On my iOS devices, I use Echofon and Birdbrain for accessing Twitter. I replaced my weather client with Shine and I tend to use Soulver instead of the built-in calculator. Instagram for sharing and discussing mundane photos. iA Writer is invaluable for long-form writing with a Bluetooth keyboard. I use Verbs with push notifications for IMing, especially when collaborating so frequently with my authors over Google Docs and Pages before major deadlines. I use Reeder for RSS, but I don't follow more than a couple dozen feeds. Simplenote and Listary are my favorite apps for note-taking and todo lists; they work very elegantly, especially with each other. And for real-time, GPS-based tracking of exactly how broken the CTA is, there's Buster.

On my Mac, I (very grudgingly) use InDesign to typeset books, iA Writer for long-form writing, BBEdit and Coda for web development stuff, Safari for primary browsing, iTunes for music, nvALT to write notes and short-form stuff (including this!), Apple Mail with the SpamSieve plugin, Adium for chat, Transmit for FTP, OmniGraffle and OmniOutliner for interaction design projects, LittleSnapper for big screenshots of long web pages, and F.lux for controlling my monitor's color temperature.

It's cliché to say at this point, but cloud services have been tremendously useful for me.

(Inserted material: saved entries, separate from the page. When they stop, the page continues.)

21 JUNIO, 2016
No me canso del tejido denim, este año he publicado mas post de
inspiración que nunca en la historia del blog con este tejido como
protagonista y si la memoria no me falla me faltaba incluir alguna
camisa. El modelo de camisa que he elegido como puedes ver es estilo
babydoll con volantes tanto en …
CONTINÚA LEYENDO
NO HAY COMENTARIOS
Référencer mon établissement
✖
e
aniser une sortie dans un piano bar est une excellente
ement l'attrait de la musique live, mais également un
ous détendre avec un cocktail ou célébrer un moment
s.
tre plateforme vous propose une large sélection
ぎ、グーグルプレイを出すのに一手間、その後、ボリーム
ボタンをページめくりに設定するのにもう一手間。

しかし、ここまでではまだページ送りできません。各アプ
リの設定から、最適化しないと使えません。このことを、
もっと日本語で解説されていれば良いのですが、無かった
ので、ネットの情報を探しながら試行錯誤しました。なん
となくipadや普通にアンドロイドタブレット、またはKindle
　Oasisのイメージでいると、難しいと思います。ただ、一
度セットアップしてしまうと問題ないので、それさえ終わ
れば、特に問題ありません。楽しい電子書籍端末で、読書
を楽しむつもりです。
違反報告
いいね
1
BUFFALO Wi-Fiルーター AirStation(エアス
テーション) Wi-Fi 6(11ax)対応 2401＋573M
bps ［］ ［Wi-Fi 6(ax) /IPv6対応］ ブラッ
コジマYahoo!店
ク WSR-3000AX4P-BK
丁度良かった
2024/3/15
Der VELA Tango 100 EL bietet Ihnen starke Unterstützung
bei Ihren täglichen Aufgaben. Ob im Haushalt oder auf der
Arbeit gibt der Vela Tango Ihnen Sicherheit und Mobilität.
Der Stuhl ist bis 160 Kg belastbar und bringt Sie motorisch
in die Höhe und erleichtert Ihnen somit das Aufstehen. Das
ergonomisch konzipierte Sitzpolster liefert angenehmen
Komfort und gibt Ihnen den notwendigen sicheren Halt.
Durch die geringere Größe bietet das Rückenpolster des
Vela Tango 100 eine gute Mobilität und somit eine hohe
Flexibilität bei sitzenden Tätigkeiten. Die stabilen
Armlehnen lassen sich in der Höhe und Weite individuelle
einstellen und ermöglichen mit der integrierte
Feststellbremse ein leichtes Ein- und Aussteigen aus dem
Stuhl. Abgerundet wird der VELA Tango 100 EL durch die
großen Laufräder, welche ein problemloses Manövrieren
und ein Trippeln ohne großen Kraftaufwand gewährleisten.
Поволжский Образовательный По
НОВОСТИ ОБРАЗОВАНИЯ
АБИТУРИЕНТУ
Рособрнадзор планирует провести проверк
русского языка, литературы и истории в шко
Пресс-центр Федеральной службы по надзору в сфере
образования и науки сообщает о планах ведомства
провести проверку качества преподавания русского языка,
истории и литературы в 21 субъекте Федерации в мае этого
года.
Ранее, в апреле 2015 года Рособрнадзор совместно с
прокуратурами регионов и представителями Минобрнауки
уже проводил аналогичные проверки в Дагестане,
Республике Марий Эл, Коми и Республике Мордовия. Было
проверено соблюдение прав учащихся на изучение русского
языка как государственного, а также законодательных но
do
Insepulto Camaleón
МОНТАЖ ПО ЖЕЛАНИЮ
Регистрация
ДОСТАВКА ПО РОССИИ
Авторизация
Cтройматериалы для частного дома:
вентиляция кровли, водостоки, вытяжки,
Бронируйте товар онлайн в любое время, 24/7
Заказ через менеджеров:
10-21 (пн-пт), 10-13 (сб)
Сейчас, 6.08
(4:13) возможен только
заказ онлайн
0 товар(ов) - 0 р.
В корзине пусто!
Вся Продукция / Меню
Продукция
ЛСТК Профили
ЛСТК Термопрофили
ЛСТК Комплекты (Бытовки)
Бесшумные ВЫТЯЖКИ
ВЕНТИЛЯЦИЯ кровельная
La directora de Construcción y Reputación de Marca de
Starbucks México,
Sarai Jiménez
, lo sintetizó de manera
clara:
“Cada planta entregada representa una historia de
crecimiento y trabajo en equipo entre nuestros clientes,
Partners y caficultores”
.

Listary and Simplenote sync with nvALT on my two computers and iOS devices, and I use CloudApp to share most content, especially images of various interfaces. (I use Cloud2go on my iPhone to post to CloudApp.) I use RSS only on iOS devices, so haven't played with Reeder for Mac much. I use Echofon on every single platform, and I have unread items sync between everything while stridently filtering peripheral clients. Dropbox for syncing the kitchen sink. And finally, I send nearly everything to Instapaper these days; it remains a no-hyperbole life-altering app, one that has caused me to read more than I ever have before.

What would be your dream setup?

A fast bike, no traffic, no headwind, a bonfire from salvaged alley wood, one or two nice beers, and good conversations with smart, kind people. I can't help the headwind or the traffic, but I'm always working on everything else.